Jim Thomas, a sociology professor at Northern Illinois University, runs this particular server, and it was hard to imagine what would be militantly extreme on it. Nevertheless, I ran the news by Jim. It turns out that the official home page of the American Society of Criminology's Critical Criminology Division, an academic resource, was the target. It features articles from a scholarly criminology journal and has the hubris to be on record as opposing the death penalty but didn't appear to have anything that would link it with bomb-throwing anarchists, pedophiles, and pornographers.

There was, however, a copy of the Unabomber Manifesto on the page.

I told Jim I was willing to bet $1,000 cash money that Ted Kaczynski's rant was at the root of Cyber Patrol's block.
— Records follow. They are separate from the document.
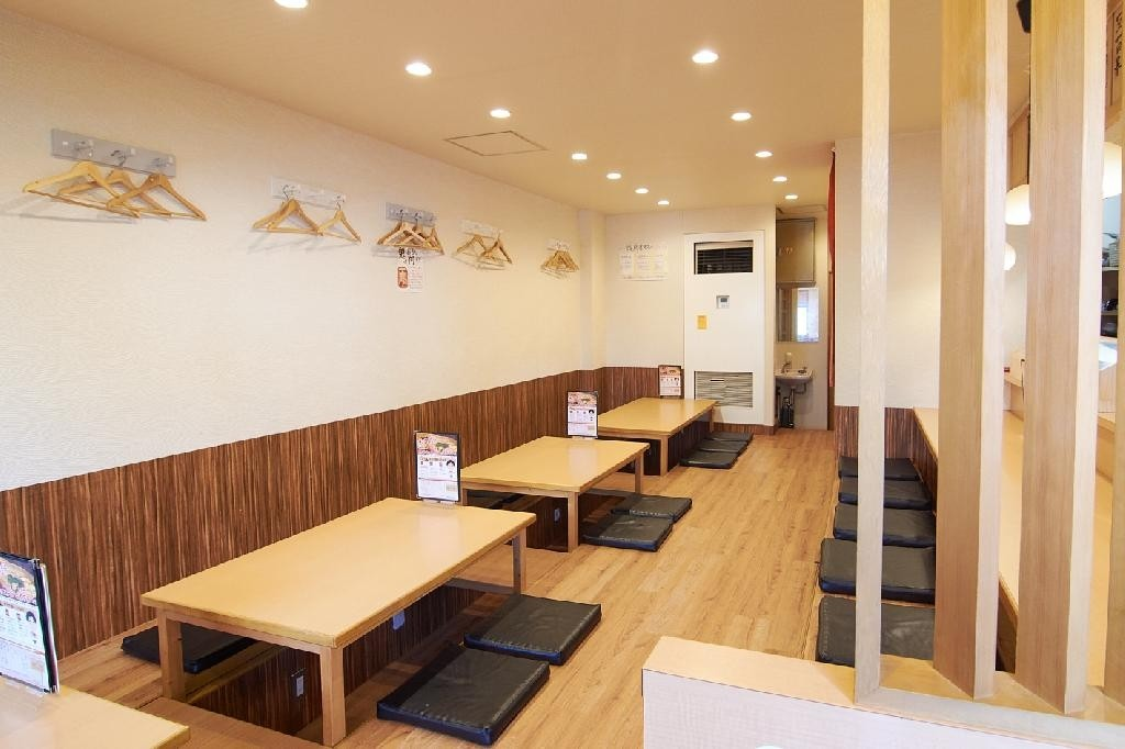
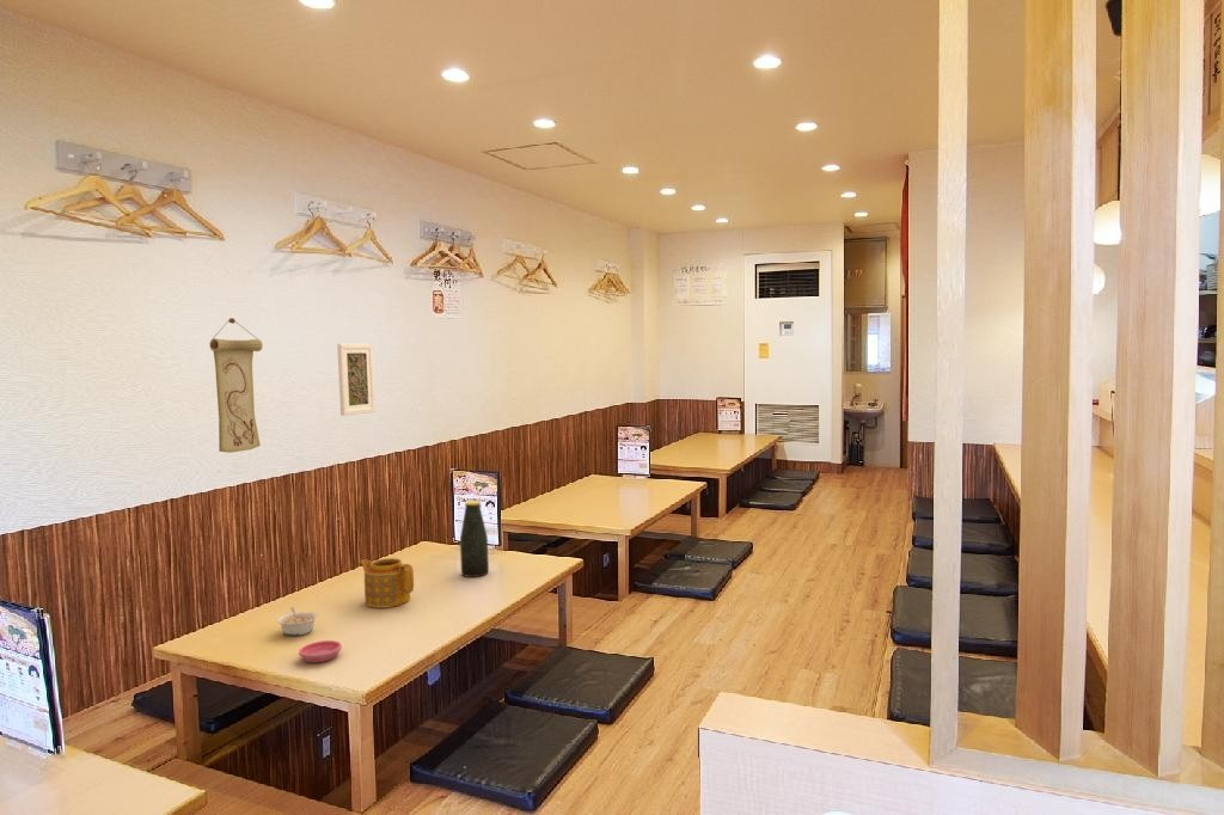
+ teapot [357,557,415,609]
+ bottle [459,500,490,578]
+ wall scroll [209,317,264,454]
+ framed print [336,343,377,417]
+ saucer [298,639,343,663]
+ legume [276,606,319,637]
Thomas confirmed it, but I can't tell you his exact words. It might get this page blocked, too. Actually, he said it twice.

What this boils down to is that Cyber Patrol is banning writing on the Web that's been previously published in a daily newspaper: The Washington Post. It can also be said the Unabomber Manifesto already has been delivered to every corner of American society.

If the ludicrous quality of this situation isn't glaring enough, consider that one of Cyber Patrol's partners, CompuServe, promoted the acquisition of electronic copies of the Unabomber Manifesto after it published by the Post. And these copies weren't subject to any restrictions that would hinder children from reading them. In fact, I've never met anyone from middle-class America who said, "Darn those irresponsible fiends at the Post! Now my children will be inspired to retreat to the woods, write cryptic essays attacking techno-society, and send exploding parcels to complete strangers."

Have you?

So, will somebody explain to me how banning the Unabomber Manifesto, the ASC's Critical Criminology home page, and Crypt Newsletter protects children from smut and indecency? Sotto voce: That's a rhetorical question.

Cyber Patrol is strongly marketed to public libraries, and has been acquired by some, in the name of protecting children from Net depravity.

Funny, Crypt thought -- no, Crypt News knows -- a public library would be one of the places you'd be more likely to find a copy of the Unabomber Manifesto.

George Smith is the author of The Virus Creation Labs, a book about computer virus writers and the antivirus industry. This essay first appeared in C|Net's Perspectives/Soapbox Editorial Page.